Combining CRISPR/Cas12a with isothermal exponential amplification as an ultrasensitive sensing platform for microRNA detection

Abstract

MicroRNA (miRNA) is considered as a potential biomarker in the diagnosis of cancer. Thus, a new diagnostic technique with high sensitivity and selectivity is crucial for miRNA detection in clinical testing. Herein, we presented a sensing platform based on CRISPR/Cas12a and isothermal exponential amplification reaction (EXPAR) to realize ultrasensitive analysis of miRNA. MiRNA-27a (miR-27a) was chosen as a model target. In this sensing platform, a miR-27a-triggered cascade EXPAR process was introduced to achieve a mass of activators. The resultant activators could hybrid specifically with crRNA of CRISPR/Cas12a system, triggering the multiple-turnover trans-cleavage activity of Cas12a for achieving signal amplification. The sensing platform rendered a wide detection (ranging from 100 aM to 10 nM) and a low limit of detection (90 aM).

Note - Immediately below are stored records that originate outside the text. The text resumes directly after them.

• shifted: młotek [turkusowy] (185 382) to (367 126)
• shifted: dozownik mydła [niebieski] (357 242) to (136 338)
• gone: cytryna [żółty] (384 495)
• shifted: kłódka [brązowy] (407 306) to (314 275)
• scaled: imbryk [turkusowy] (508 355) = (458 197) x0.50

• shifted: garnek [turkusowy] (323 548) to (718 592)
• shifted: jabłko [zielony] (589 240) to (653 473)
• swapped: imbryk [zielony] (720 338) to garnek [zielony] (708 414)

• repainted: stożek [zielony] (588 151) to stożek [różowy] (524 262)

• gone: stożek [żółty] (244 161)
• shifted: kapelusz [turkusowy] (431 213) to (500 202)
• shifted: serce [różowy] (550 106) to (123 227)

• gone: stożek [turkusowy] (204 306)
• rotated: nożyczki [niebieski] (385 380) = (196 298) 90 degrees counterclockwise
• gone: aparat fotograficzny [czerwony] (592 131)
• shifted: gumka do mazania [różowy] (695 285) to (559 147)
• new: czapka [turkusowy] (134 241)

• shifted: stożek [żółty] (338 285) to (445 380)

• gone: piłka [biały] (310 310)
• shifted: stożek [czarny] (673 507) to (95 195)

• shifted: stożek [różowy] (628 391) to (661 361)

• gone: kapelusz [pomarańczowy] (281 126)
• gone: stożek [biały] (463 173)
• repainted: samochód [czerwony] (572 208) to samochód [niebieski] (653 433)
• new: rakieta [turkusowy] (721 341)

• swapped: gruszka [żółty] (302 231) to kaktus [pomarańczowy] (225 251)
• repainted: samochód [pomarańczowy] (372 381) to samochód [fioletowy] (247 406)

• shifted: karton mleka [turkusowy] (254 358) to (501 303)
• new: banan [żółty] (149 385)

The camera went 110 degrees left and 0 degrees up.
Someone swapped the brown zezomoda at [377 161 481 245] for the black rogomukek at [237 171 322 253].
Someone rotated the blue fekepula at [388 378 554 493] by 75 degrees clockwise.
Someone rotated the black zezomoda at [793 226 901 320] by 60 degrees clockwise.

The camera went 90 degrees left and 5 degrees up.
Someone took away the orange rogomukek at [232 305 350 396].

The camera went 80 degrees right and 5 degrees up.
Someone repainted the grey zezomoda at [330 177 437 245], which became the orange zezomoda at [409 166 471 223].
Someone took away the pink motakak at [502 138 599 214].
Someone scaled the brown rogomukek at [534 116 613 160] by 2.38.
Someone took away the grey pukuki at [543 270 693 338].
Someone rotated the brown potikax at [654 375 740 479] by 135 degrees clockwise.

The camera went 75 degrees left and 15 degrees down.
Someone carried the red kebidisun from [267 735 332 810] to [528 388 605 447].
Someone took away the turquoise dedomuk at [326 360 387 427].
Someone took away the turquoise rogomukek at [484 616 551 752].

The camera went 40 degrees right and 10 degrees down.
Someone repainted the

In particular, this strategy achieved ultrasensitive detection of the other microRNA biomarkers such as let-7a and miR-141 by the flexible design of the region of template, which demonstrated the universal detection ability. Furthermore, an excellent selectivity feature was obtained by the discrimination of microRNA family members and base mismatch analysis. The proposed sensing platform also was able to assess miR-27a levels in breast cancer cell and serum sample, revealing a promising application in clinical molecular diagnostics.